For your job the command would be:

$comm  -23 orig_file new_file

gives the list of deleted records in new_file.

Assumptions made:
orig_file : file containing all the records
new_file : subset of orig_file. some records are deleted from this.

row 1 : contains the elements unique to file_orig (not there in file_new)

Hope this helps.

Cheers,
14341

14341:- I thought that the issue is awk will barf
on big files, not that "comm" is faster on execution than awk; I know that shell commands always faster than external ones.

I hope I had clear the issue.
and still I don't know if awk has limitation on file raw or columns sizes.

BR

awk has some limitation.
eg.

Number of fields per record	100
Characters per input record	3000
Characters per output record	3000
Characters per field	1024
Characters per printf string	3000
Characters in literal string	400
Characters in character class	400
Files open	15
Pipes open	1

though, gawk,mawk and other latest version are the alternatives for these limitations.

reference - Orelly - sed & awk ch 10.8 Limitations

just wanted to share this info.

anchal_khare:- Is there a limitation on the number of record ..
can nawk handle let say 10,000,000 record in one file?

Thanks in advance
BR

not sure but i guess it can handle any number of record.
may be other can confirm us.

comm compares the entire line, while the original post mentions using only the first 3 fields.
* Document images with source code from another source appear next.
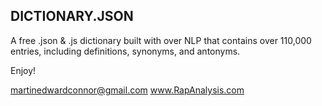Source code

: ## DICTIONARY.JSON

A free .json & .js dictionary built with over NLP that contains over 110,000 entries, including definitions, synonyms, and antonyms.

Enjoy!

martinedwardconnor@gmail.com
www.RapAnalysis.com
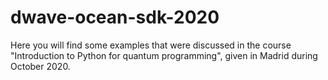 # dwave-ocean-sdk-2020
Here you will find some examples that were discussed in the course "Introduction to Python for quantum programming", given in Madrid during October 2020.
Perhaps a sort prior to comm would be in order:

sort -u -k 1,3

Although the following AWK may suffice:

awk 'FNR==NR {a[$1$2$3]=$0} FNR!=NR {delete a[$1$2$3]} END {for (i in a) print a}' Old_file.txt New_file.txt 

Regards,
alister

Hi ahmad.diab,
no, I didn't insinuate that awk and siblings would barf on big files, or big records. I only expressed my uncertainty whether comm would be sufficient for the job on big files. :slight_smile:

Best regards,
Lakris

Two points:

  1. comm requires the input to be sorted.
  2. awk will be slower compared to comm

You can try:

grep -vf new_file old_file

I don't think this will scale either,

with more number of patterns to be searched and more number of input records, the search is almost, o(n2)

and that is not the case with awk where the power of associative arrays can be used.

Build a map, and check if the map as you iterate through each records but the check is that you don't which file to use to create a map as we don't know the number of records before processing.